Thursday, November 1, 2012

A Good Book for a Big Problem

The New York Times today has come out with an important article on how technology is changing the way our students think, in some ways for the worse. In particular, teachers are complaining that today's students are increasingly unable to develop their ideas in writing, and given the emphases of increasingly influential educators like Doug Lemov (who wrote a piece on the value of repetition that was published in yesterday's Wall Street Journal), this problem may well grow worse.

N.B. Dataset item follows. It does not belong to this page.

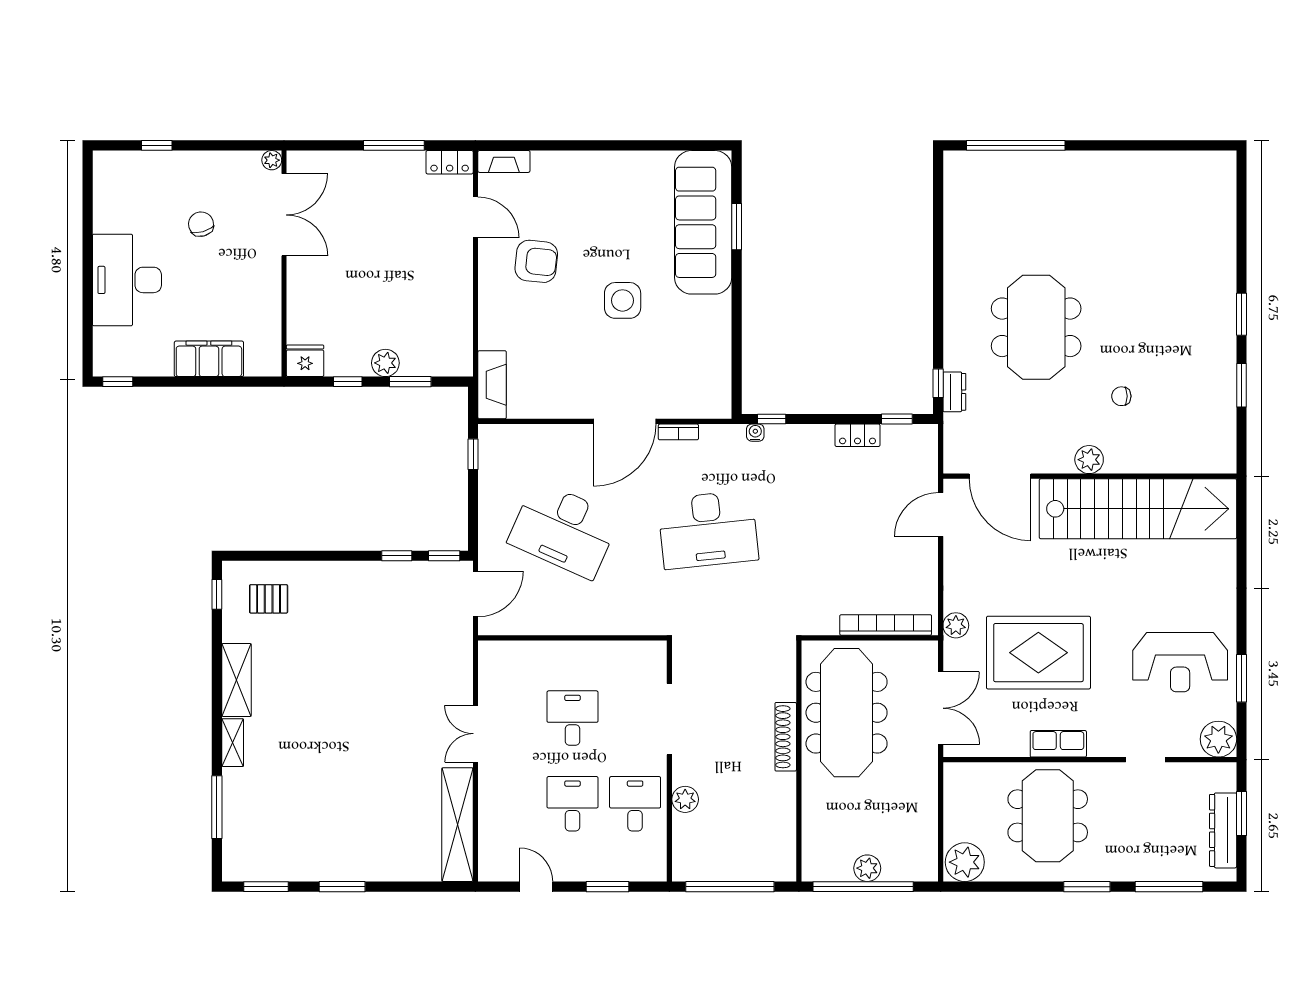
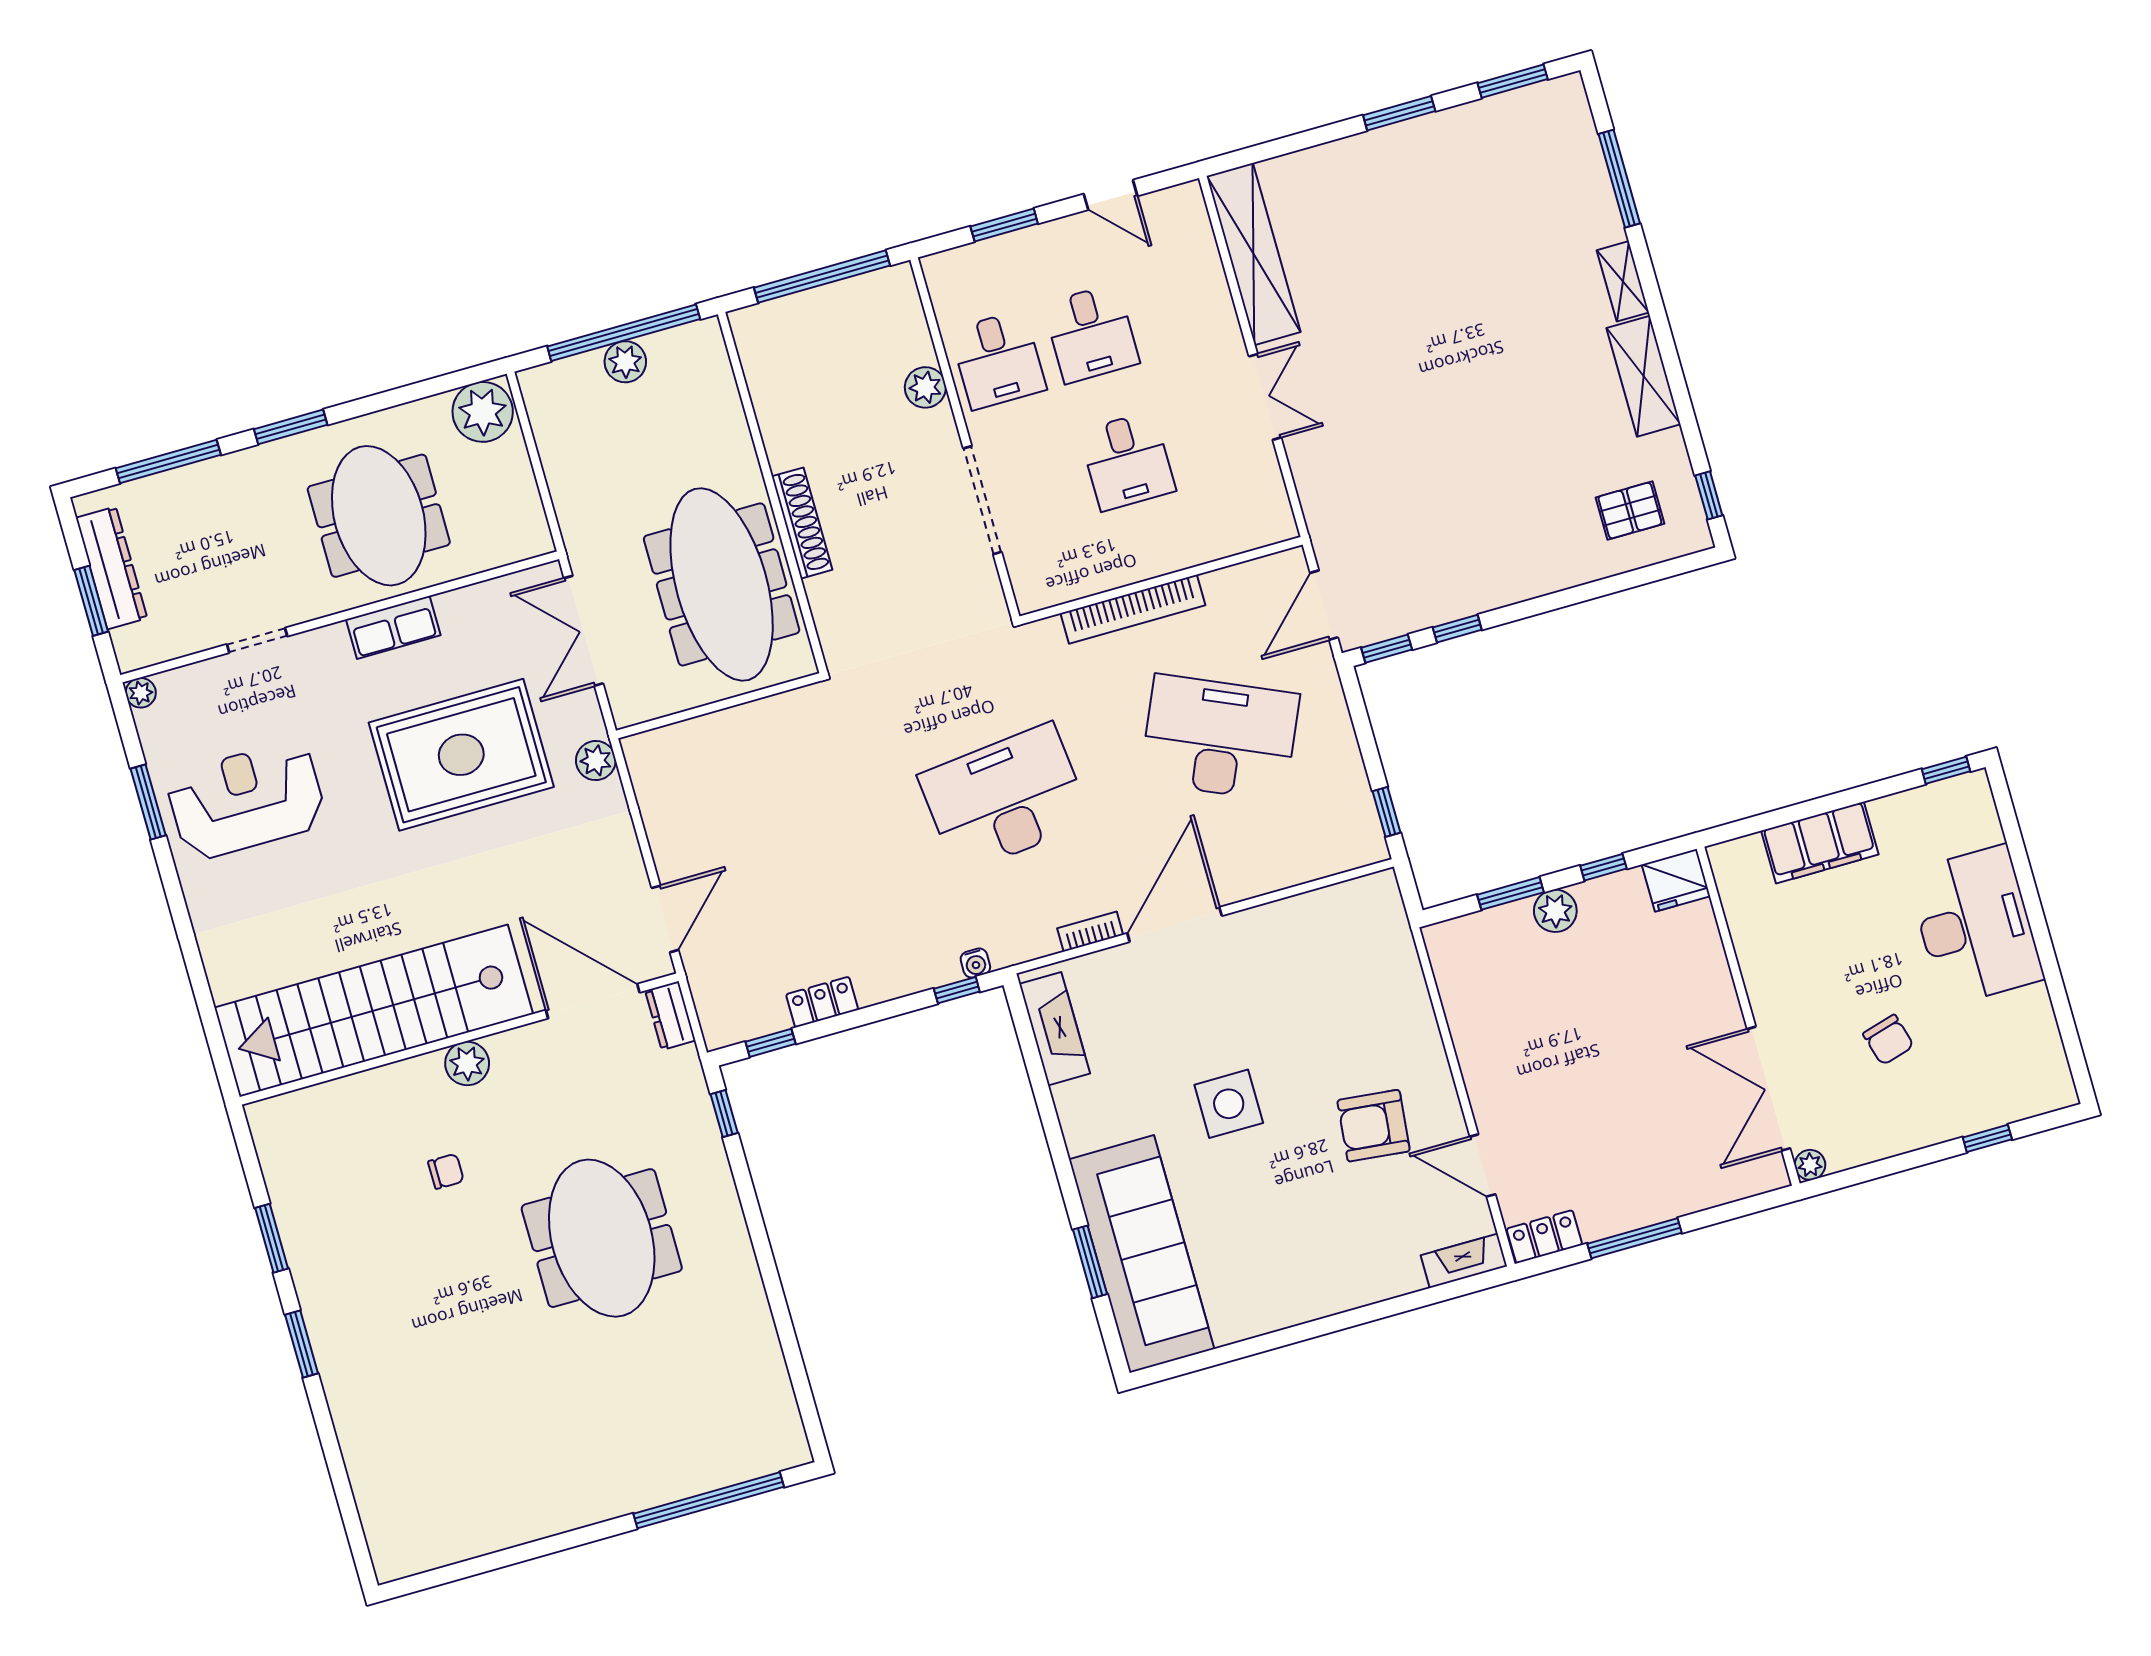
fireplace: (492, 385) -> (1055, 1029), moved, turned 180
dresser: (954, 392) -> (670, 1016), moved
bookcase: (886, 625) -> (1133, 609), moved
plant: (1218, 739) -> (141, 693), width x0.53, depth x0.53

An antidote to the problem of dull formulas being taught to our high school English students may be found in the excellent Writing and Learning in Cross-National Perspective, which I hope to establish in the center of our writing program at One World Secondary School. In this fine book, David Foster and David R. Russell, both English professors in Iowa, study how writing is taught to students making the transition from secondary to tertiary education in China, England, France, Germany, Kenya, and South Africa. Among these countries, most of whose assessment systems give substantially more emphasis to writing than ours does, they find that France stands out as the only one in which students learn techniques in upper secondary education that lead to success in higher education as well; in all of the others, students experience some shock when faced with the new expectations of the university. In particular, French students learn to write the dissertation, which is translated as "a persuasive essay related to a reading", which differs from the Anglophonic essay structure in some interesting and important ways. A key difference is found in the placement of the thesis statement: we typically teach our students to place this at the end of the introductory paragraph, to be defended in (too often three) body paragraphs preceding a (too often redundant) conclusion. By contrast, in a dissertation, the answer to the problem or question posed is only arrived at in the concluding paragraph, after a student has tried out a tentative thesis and considered its antithesis earlier in the essay. This structure has the virtue of making the development of the composition more stimulating for both writer and reader, since, instead of having discovered a facile answer to a facile question in the 2-5 minutes available for planning in our short timed essays (AP English generally allows for 40 minutes per essay, the ACT and SAT still less) and then proceeding to defend it in a mechanical way, the French student will have four hours available for a single essay (the German student still longer), half the score of which will be determined by the student's plan, and so the student has the opportunity to spend plenty of time considering the various ramifications of more highly intricate questions, and may end up with a conclusion quite different from the one tentatively proposed hours before.

I have been experimenting with adapting the dissertation into the learning of English, and will keep interested readers posted as to our progress.